Fiodor Rilov : en robe de combat

Avocat emblématique des ouvriers victimes de licenciements boursiers, Fiodor Rilov incarne une lutte de plus en plus inégale depuis les lois travail et les ordonnances Macron.

Erwan Manac'h  • 6 novembre 2019 abonné·es
Fiodor Rilov : en robe de combat
© Fiodor Rilov le 4 octobre 2018 à Amiens, où il défendait les anciens salariés de Goodyear aux prud’hommes.FRANCOIS LO PRESTI/AFP

Deux cents ex-Samsonite, des centaines chez General Electric, 832 ex-Goodyear, 1 120 ex-Continental… Fiodor Rilov plaide en format catastrophe. Avocat en droit social, spécialiste des plans sociaux géants, il intervient sur des dossiers qui semblent écrits par les mêmes scénaristes de la misère : une multinationale aux profits record décide de fermer un site pour accroître ses marges et gâter ses actionnaires. On l’oublie souvent, mais la loi interdit ces licenciements sans motif économique. Sauf qu’elle ne permet plus de les empêcher avant qu’ils n’aient lieu. Les salariés doivent donc attendre que l’injustice frappe pour demander réparation, ou accepter l’issue solitaire : un chèque, l’abandon des poursuites et la promesse de confidentialité.

Ou bien il y a ce feu follet en robe noire, qui déploie son mètre quatre-vingt-dix d’élégance dans la lumière avec aisance et délectation. Un franc-tireur à la voix nasillarde et aux boucles gominées, qui aime s’installer dans la parole. Sa principale arme : « La force donnée au verbe qui devient un levier pour trancher la réalité », écrit-il dans un livre témoignage avec la journaliste Alexia Eychenne (1). Son art : mener des guérillas juridiques partout sur la planète, chercher la faille dans les systèmes opaques entretenus par les multinationales pour tenter de prouver qu’elles mentent.

Avocat militant ? Non, tranche-t-il, « je suis militant avant d’être avocat ». C’est là d’ailleurs la vocation première de ce fils d’artiste désargenté, qui a grandi dans le très bourgeois XVe arrondissement de Paris. Son père, Nissan Rilov, est un juif ukrainien immigré en Palestine, où il s’engage dans un groupe armé qui lui fait rapidement prendre conscience de la violence des organisations sionistes. Il devient anticolonialiste et s’exile au Royaume-Uni, où il rencontre Hedwig, institutrice de nationalité allemande qui deviendra guide de musée.

◆ **Tâches à réaliser**:
A. Relevez toutes les entreprises nommées dans l'article sur Fiodor Rilov.
B. Rédigez la suite de l'article sur Fiodor Rilov après sa dernière phrase.

◆ **Lignes fournies**:

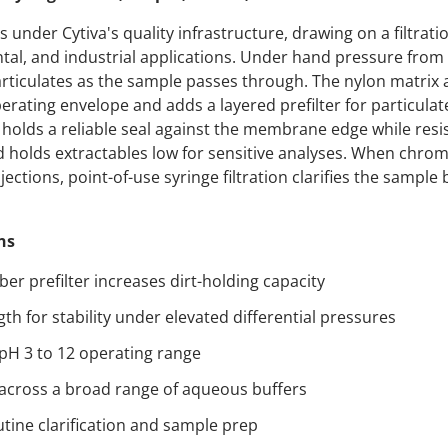
der Cytiva's quality infrastructure, drawing on a filtrati
al, and industrial applications. Under hand pressure from 
iculates as the sample passes through. The nylon matrix a
erating envelope and adds a layered prefilter for particula
holds a reliable seal against the membrane edge while resi
d holds extractables low for sensitive analyses. When chr
ections, point-of-use syringe filtration clarifies the sample 
ns
iber prefilter increases dirt-holding capacity
gth for stability under elevated differential pressures
 pH 3 to 12 operating range
t across a broad range of aqueous buffers
utine clarification and sample prep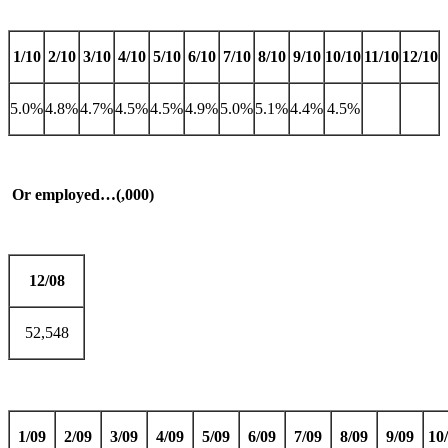
1/10
2/10
3/10
4/10
5/10
6/10
7/10
8/10
9/10
10/10
11/10
12/10
5.0%
4.8%
4.7%
4.5%
4.5%
4.9%
5.0%
5.1%
4.4%
4.5%
Or employed…(,000)
12/08
52,548
1/09
2/09
3/09
4/09
5/09
6/09
7/09
8/09
9/09
10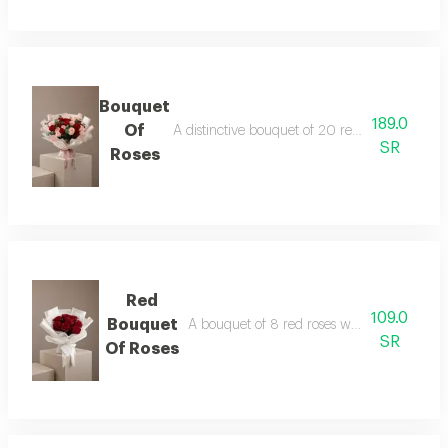
Bouquet
189.0
Of
A distinctive bouquet of 20 red and pink rose
SR
Roses
Red
109.0
Bouquet
A bouquet of 8 red roses wrapped in white
SR
Of Roses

◆ **Liste des réponses**:
A. Samsonite, General Electric, Goodyear, Continental

B.
Arrivé en France à 7 ans, Fiodor Rilov passe le bac l’année où le mouvement étudiant et lycéen fait reculer le ministre Devaquet et sa loi sur la sélection à l’université. Une victoire fondatrice pour le jeune militant, qui crée une section des jeunesses communistes dans le XVe arrondissement et s’engage à l’Unef-SE à Assas (2). La fac de droit parisienne est squattée par l’extrême droite, ce qui fait dégénérer les distributions de tracts en distributions de claques. Fiodor et son frère aîné seront jugés pour coups et blessures, et relaxés.

Aux dernières lueurs des idéologies fédératrices, Fiodor Rilov embrasse un communisme indéfectible. Il ne pardonne pas, à aujourd’hui 49 ans, « l’affaiblissement idéologique » du Parti communiste et de la CGT. « Pendant tout le XXe siècle, les syndicats et les partis ont fait craindre un remplacement du capitalisme par une société où les outils de production seraient collectivisés. Ce n’est plus le cas aujourd’hui et les instruments traditionnels de la lutte des classes ont été abandonnés », déplore-t-il depuis le grand bureau qu’il occupe, au deuxième étage de son petit cabinet du VIe arrondissement de Paris.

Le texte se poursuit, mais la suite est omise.